Check whether given set $\left \{ (z,w) \in \mathbb{C}^2 : z^2+w^2=1\right \}$ is bounded or unbounded

Question

The given set is $$\left \{ (z,w) \in \mathbb{C}^2 : z^2+w^2=1 \right \}$$

I have to check that is this set is bounded or unbounded?

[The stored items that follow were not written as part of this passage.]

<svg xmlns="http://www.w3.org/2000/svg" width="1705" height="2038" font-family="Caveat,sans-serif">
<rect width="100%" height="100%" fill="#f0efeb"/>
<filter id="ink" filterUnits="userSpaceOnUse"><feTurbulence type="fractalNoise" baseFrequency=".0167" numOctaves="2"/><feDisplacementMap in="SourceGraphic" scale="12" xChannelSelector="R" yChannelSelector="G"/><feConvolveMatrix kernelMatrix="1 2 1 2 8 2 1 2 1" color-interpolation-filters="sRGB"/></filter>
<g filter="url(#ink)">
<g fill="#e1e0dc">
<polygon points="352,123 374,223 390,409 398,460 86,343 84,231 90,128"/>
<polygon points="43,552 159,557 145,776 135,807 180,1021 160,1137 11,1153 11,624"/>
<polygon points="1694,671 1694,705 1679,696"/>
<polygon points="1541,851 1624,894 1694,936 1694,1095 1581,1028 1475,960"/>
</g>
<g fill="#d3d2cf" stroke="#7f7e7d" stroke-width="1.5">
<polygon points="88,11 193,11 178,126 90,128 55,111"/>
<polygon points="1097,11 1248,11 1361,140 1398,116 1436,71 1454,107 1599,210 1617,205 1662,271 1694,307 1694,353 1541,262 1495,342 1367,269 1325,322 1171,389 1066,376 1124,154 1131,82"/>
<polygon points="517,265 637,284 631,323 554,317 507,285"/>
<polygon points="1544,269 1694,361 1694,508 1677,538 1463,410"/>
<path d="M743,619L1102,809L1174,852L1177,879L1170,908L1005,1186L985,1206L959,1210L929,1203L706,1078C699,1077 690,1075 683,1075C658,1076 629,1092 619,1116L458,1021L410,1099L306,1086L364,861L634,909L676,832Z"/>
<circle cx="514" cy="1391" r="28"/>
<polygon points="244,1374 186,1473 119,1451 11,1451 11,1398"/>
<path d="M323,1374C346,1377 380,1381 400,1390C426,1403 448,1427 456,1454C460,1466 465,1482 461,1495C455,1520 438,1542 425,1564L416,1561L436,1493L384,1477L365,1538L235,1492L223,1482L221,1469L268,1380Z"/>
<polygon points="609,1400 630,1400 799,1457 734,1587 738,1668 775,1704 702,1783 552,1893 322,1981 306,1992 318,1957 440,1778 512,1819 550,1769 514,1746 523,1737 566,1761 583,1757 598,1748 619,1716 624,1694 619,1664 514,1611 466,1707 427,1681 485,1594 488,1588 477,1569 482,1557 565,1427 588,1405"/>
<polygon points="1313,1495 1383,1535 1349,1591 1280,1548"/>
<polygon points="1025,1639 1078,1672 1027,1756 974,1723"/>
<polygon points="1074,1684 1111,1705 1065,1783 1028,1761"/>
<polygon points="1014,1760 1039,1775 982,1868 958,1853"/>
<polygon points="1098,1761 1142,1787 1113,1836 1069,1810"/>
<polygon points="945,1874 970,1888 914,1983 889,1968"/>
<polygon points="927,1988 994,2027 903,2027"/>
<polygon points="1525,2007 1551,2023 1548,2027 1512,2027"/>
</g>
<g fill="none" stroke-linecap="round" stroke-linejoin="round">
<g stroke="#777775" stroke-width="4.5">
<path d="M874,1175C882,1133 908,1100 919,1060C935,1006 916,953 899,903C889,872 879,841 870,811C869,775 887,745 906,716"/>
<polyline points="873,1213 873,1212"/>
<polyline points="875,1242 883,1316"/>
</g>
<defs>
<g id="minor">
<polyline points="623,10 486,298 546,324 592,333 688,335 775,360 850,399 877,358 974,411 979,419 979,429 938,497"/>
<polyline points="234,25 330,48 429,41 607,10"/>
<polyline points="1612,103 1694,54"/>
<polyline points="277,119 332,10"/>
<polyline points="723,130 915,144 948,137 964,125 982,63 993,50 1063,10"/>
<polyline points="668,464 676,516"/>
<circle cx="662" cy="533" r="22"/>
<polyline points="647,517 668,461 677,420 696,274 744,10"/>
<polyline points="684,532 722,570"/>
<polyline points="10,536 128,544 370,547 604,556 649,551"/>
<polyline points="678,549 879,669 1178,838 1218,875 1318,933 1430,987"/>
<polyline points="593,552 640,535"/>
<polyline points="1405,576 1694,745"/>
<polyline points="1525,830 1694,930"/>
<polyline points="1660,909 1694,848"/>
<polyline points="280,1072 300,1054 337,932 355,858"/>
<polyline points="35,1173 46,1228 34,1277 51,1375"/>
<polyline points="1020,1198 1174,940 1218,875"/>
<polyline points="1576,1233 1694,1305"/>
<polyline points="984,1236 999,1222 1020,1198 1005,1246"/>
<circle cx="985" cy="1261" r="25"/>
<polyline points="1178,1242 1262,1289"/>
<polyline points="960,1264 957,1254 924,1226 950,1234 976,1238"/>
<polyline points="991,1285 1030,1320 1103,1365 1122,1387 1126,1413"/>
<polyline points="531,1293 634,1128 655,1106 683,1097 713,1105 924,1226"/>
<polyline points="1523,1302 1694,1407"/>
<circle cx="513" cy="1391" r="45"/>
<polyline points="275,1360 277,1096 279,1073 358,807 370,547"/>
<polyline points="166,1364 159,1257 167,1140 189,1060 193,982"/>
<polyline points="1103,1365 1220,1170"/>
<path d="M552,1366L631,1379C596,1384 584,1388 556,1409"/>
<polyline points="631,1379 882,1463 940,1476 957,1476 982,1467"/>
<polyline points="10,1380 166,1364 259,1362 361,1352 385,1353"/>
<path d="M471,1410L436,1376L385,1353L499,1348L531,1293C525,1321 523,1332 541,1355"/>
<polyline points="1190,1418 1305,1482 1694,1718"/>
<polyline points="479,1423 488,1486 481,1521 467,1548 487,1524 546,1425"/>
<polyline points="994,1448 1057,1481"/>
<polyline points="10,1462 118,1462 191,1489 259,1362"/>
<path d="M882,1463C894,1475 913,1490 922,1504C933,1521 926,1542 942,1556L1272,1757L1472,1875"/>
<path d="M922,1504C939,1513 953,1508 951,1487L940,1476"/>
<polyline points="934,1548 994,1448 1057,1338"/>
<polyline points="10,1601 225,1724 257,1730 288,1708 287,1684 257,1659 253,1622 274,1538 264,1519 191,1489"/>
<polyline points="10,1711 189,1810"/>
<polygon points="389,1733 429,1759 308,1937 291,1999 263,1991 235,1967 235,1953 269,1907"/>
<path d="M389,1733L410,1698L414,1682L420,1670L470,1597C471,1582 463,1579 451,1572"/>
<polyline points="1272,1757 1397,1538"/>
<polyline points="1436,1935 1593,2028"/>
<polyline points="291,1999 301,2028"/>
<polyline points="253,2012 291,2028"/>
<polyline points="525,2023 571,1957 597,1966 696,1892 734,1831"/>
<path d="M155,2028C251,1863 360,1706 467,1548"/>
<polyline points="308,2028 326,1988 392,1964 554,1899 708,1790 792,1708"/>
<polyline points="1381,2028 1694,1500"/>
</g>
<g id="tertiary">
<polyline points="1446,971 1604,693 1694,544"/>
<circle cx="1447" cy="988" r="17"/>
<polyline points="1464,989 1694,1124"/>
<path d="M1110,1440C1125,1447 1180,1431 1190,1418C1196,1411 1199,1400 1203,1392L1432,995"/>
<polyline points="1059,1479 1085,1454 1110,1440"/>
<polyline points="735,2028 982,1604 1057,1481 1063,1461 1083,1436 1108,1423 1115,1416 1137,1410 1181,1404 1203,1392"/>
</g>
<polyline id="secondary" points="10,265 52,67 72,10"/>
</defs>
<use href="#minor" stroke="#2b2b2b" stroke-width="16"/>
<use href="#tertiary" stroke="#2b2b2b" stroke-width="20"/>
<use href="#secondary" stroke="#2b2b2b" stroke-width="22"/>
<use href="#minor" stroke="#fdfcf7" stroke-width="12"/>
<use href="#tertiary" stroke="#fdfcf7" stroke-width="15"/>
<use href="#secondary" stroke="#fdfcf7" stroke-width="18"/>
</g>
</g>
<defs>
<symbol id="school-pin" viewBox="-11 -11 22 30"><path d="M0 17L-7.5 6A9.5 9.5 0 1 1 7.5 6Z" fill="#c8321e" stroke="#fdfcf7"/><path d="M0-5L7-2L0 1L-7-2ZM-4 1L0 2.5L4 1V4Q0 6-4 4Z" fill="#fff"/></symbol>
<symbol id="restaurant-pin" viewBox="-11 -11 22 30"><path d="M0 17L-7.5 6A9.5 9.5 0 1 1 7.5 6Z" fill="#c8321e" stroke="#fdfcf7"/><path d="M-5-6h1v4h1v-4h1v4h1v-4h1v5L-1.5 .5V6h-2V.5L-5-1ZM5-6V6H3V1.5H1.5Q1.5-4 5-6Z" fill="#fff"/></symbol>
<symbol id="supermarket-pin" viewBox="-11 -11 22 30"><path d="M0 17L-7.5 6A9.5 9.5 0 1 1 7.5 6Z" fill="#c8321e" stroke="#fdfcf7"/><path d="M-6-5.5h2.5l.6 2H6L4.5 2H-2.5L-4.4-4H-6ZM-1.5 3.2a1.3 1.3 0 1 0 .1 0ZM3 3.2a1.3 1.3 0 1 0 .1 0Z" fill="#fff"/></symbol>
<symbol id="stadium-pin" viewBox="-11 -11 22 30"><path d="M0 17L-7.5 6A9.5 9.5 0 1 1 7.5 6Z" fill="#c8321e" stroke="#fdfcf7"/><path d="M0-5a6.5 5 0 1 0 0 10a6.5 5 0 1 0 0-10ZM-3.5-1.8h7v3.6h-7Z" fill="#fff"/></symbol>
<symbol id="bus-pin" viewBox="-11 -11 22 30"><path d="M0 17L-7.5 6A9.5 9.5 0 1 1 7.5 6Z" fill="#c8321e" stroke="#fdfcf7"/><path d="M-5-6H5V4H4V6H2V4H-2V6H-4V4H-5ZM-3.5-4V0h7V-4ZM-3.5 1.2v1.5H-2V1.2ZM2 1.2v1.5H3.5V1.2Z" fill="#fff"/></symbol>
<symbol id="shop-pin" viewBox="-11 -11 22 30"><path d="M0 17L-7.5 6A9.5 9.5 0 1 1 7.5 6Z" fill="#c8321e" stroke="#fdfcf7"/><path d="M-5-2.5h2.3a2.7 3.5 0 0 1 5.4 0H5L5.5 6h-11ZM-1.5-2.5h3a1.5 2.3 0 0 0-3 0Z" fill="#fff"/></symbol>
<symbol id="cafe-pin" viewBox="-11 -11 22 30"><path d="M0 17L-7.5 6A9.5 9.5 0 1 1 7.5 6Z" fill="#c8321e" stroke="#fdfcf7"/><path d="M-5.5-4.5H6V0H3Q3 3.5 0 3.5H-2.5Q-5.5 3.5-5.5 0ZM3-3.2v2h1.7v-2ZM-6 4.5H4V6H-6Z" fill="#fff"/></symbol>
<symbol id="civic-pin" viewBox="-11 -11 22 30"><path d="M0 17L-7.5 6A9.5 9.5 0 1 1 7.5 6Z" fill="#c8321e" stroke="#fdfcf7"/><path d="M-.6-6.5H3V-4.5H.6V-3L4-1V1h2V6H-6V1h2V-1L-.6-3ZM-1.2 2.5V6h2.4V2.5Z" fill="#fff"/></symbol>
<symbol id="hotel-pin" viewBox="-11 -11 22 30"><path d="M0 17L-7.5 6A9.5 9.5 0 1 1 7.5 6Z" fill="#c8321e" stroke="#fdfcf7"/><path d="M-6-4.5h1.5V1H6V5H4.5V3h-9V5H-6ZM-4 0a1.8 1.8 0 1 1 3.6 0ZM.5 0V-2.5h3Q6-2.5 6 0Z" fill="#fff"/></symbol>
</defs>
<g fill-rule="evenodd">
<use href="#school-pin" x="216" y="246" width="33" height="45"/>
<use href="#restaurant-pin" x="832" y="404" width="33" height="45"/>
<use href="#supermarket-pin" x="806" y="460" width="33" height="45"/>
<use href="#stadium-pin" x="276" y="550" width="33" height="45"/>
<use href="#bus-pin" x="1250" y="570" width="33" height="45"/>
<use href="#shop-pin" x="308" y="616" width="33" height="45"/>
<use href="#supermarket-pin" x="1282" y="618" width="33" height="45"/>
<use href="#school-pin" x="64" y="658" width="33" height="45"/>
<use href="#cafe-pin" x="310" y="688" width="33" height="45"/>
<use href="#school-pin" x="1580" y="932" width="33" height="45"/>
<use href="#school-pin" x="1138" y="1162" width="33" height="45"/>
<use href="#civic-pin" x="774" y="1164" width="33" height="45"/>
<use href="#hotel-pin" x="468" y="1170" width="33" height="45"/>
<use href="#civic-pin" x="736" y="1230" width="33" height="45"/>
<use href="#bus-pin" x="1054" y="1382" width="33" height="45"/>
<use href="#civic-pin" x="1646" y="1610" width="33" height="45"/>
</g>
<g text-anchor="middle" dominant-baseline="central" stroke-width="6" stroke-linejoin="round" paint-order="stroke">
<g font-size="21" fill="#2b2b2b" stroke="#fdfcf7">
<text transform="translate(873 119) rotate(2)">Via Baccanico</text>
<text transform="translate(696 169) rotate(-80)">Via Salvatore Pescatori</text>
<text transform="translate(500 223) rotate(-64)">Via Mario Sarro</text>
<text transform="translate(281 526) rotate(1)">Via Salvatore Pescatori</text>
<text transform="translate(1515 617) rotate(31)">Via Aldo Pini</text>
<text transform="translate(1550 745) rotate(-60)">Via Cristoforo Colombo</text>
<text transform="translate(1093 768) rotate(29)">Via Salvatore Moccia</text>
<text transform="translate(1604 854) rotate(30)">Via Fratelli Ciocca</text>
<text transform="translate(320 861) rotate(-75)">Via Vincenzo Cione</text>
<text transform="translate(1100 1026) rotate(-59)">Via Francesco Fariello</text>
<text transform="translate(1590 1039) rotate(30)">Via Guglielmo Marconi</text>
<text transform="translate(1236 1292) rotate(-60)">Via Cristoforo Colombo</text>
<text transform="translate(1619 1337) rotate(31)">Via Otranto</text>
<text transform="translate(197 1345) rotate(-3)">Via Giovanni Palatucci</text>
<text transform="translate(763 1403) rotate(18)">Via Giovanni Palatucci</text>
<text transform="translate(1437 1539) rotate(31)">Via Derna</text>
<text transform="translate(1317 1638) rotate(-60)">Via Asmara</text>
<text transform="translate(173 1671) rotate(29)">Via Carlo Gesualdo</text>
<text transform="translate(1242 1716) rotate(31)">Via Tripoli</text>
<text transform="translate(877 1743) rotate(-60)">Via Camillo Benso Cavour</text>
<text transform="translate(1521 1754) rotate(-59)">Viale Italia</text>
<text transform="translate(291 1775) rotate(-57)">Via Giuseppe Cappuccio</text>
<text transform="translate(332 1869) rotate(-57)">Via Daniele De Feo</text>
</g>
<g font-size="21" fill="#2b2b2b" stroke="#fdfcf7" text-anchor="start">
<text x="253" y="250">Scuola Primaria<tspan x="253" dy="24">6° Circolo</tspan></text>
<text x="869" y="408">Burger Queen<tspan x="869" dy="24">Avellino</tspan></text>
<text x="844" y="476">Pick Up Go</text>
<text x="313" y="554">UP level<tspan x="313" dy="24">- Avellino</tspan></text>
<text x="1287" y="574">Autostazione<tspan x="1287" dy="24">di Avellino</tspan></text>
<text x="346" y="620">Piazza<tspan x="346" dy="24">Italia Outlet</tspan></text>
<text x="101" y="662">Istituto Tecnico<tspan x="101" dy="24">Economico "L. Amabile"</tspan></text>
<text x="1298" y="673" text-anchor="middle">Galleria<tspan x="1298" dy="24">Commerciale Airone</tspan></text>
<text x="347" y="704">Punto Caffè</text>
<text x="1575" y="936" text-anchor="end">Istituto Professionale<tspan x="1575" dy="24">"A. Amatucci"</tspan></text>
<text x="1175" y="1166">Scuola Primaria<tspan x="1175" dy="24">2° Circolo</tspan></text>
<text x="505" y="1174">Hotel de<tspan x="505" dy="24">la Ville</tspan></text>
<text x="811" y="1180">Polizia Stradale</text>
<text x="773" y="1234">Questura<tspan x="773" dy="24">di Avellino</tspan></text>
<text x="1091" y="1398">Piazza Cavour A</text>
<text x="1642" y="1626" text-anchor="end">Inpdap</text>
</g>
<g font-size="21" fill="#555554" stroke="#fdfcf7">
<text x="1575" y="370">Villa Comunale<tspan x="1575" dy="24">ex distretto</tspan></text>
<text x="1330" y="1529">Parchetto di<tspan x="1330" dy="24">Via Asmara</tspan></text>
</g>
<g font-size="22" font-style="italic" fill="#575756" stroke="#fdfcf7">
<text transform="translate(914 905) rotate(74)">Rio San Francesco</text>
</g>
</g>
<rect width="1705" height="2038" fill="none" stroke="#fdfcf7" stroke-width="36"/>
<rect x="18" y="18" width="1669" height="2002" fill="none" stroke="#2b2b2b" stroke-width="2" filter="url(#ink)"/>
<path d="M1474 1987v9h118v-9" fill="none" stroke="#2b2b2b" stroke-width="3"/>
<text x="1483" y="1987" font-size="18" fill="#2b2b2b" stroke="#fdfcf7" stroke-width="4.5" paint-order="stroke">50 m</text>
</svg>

solution i tried-here the given condition is $$z^2+w^2=1$$

i am considering $z=x+iy$ ,and $w=a+ib$ so from this we get
$$\Rightarrow (x+iy)^2+(a+ib)^2=1$$ $$\Rightarrow x^2-y^2+2xyi+a^2-b^2+2abi=1$$

equating real and imaginary part

$$ \Rightarrow x^2-y^2+a^2-b^2=1,\;\;2xy+2ab=0$$

$$\Rightarrow x^2-y^2+a^2-b^2=1,\;\;xy+ab=0$$

$$x^2-y^2+a^2-b^2=1,\;\;xy=-ab$$

after this i tried but does't getting any idea how to proceed further

Please Help

Thank you

Answer 1

Define $z=a-bi$ and $w=a+bi$, hence $$z^2+w^2=1\implies a^2-b^2={1\over2}$$which is a hyperbola w.r.t. $a$ and $b$ over which they can grow unboundedly and consequently $|z-w|=2|b|$. Therefore, the set is unbounded.

Answer 2

For every $z\in \mathbb C$, you always have some $w=\sqrt{1-z^2}\in\mathbb C$.
As $z$ is unbounded so is the pair $(z,w)\in\mathbb C^2$.

Answer 3

Here is a definitive answer to all similar questions:
If a subset $X\subset \mathbb C^n \; (n\geq 1)$ is given by the simultaneous vanishing of a family $(f_i)_{i\in I}$ of holomorphic functions $f_i:\mathbb C^n \to \mathbb C$, i.e. $X=\{z\in \mathbb C^n \vert \forall i\in I, f_i(z)=0\}$, then we have the alternative: $$\mathbf { X\operatorname {is either finite or else is unbounded}}$$ This is because a Stein variety can only be compact if it is finite.